EXTRAIT SOURCE
######

Sur sa demande de rappel de salaires, Mme [P] [C] affirme qu’il existe une présomption de salariat pour l’artiste qui prête son concours à la réalisation d’un spectacle. C’est le cas de Mme [P] [C] en l’espèce. La juridiction constatera que Mme [P] [C] a été employée par l’association Lorencel qui a abusé de son pouvoir de direction et abusé la confiance de Mme [P] [C] dans la mesure où celle-ci était censée être rémunérée pour les prestations effectuées.
L’appelante soutient encore qu’elle n’a jamais renoncé à percevoir son salaire de juillet. L’association Lorencel a procédé à des déclarations préalables à l’embauche pour la période du festival off d'[Localité 3] 2017 pour chacune des trois comédiennes dont Mme [P] [C]. De ce fait, la salariée a été rassurée sur l’exécution de son contrat de travail avant même le début des prestations en [Localité 3]. Cette déclaration préalable à l’embauche n’est pas compatible avec une prétendue intervention à titre bénévole de Mme [P] [C]. Le salaire étant la contrepartie du travail, l’employeur a l’obligation de le payer dès lors que le travail a été effectué.
Sur sa demande en paiement au titre de 19 représentations avec un cachet de 117 euros bruts, l’appelante soutient que l’association Lorencel ne lui a versé aucune rémunération.
Sur sa demande de dommages-intérêts au titre de ses préjudices économiques et moraux, la salariée fait valoir que l’inexécution par l’employeur de ses obligations contractuelles autorise son salarié à solliciter l’exécution forcée de ses obligations mais l’article 1217 du code civil autorise aussi le salarié à réclamer le paiement de dommages-intérêts afférents.
Sur sa demande en remboursement des frais de déplacement de juillet 2017, la salariée fait valoir qu’elle n’a jamais renoncé au remboursement de ces frais et que, d’autre part, les prétendues pertes de l’association ne sont en aucun cas démontrées. Elle ajoute que le principe de remboursement des frais est d’ordre public, une clause contractuelle ne pouvant décider qu’une charge incombant à l’employeur sera assumée par le salarié.

######

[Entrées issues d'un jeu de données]

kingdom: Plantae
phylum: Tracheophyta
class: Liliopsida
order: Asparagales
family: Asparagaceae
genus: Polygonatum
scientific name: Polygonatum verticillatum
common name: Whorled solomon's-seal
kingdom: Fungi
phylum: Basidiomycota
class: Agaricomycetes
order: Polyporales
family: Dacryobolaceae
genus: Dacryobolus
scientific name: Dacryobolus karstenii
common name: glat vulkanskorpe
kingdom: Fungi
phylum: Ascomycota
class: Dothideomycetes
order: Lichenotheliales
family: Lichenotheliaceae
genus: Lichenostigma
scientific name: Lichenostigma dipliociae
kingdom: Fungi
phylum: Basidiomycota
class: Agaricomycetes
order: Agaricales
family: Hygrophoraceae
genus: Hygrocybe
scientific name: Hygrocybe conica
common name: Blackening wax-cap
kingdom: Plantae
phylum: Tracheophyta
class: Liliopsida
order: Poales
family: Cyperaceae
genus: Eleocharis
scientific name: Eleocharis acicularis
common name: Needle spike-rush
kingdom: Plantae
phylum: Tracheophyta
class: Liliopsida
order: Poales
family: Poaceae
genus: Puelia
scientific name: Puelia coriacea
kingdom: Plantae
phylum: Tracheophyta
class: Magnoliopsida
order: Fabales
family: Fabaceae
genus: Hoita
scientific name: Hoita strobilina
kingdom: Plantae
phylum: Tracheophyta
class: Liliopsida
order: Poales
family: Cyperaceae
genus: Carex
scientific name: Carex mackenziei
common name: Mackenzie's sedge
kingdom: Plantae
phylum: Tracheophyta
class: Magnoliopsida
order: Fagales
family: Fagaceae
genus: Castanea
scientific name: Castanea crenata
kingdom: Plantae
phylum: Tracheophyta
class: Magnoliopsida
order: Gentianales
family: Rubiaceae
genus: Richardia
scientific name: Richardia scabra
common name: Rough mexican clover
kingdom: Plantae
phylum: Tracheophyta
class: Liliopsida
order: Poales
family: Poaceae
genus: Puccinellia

######

TÂCHES À RÉALISER
• A. Répondez brièvement à ces questions sur l'extrait de décision :
(i) Pour combien de représentations Mme [P] [C] demande-t-elle un paiement, et à quel cachet brut ?
(ii) Quel article du code civil est invoqué à l'appui de la demande de dommages-intérêts ?
(iii) Pour quelle période l'association Lorencel a-t-elle effectué des déclarations préalables à l'embauche ?
• B. Poursuivez l'extrait de décision sur le litige entre Mme [P] [C] et l'association Lorencel à partir de sa dernière phrase.

RÉSULTATS
• A.
(i) 19 représentations, avec un cachet de 117 euros bruts.
(ii) L'article 1217 du code civil.
(iii) La période du festival off d'[Localité 3] 2017.

• B.
Sur sa demande d’indemnisation pour absence de signature d’un contrat de travail, la salariée indique qu’elle n’a jamais disposé, ni a fortiori signé de contrat de travail pour ses prestations au festival off d'[Localité 3] en juillet 2017. Mme [P] [C] est bien fondée à solliciter la somme de 2 223 euros équivalente à un mois de salaire, à titre d’indemnisation.
Sur sa demande d’indemnité pour travail dissimulé, Mme [P] [C] fait valoir que l’association Lorencel s’est rendue coupable des faits récriminés par l’article l 8221-5 du code du travail en ne respectant pas ses obligations de paiement de salaires, de délivrance de bulletins de paie, et évidemment en ne déclarant aucune somme à titre de salaire dans sa relation contractuelle avec Mme [P] [C]. Il y a eu une déclaration préalable à l’embauche faite, il y aurait dû automatiquement y avoir paiement des salaires. Tel n’a pas été le cas.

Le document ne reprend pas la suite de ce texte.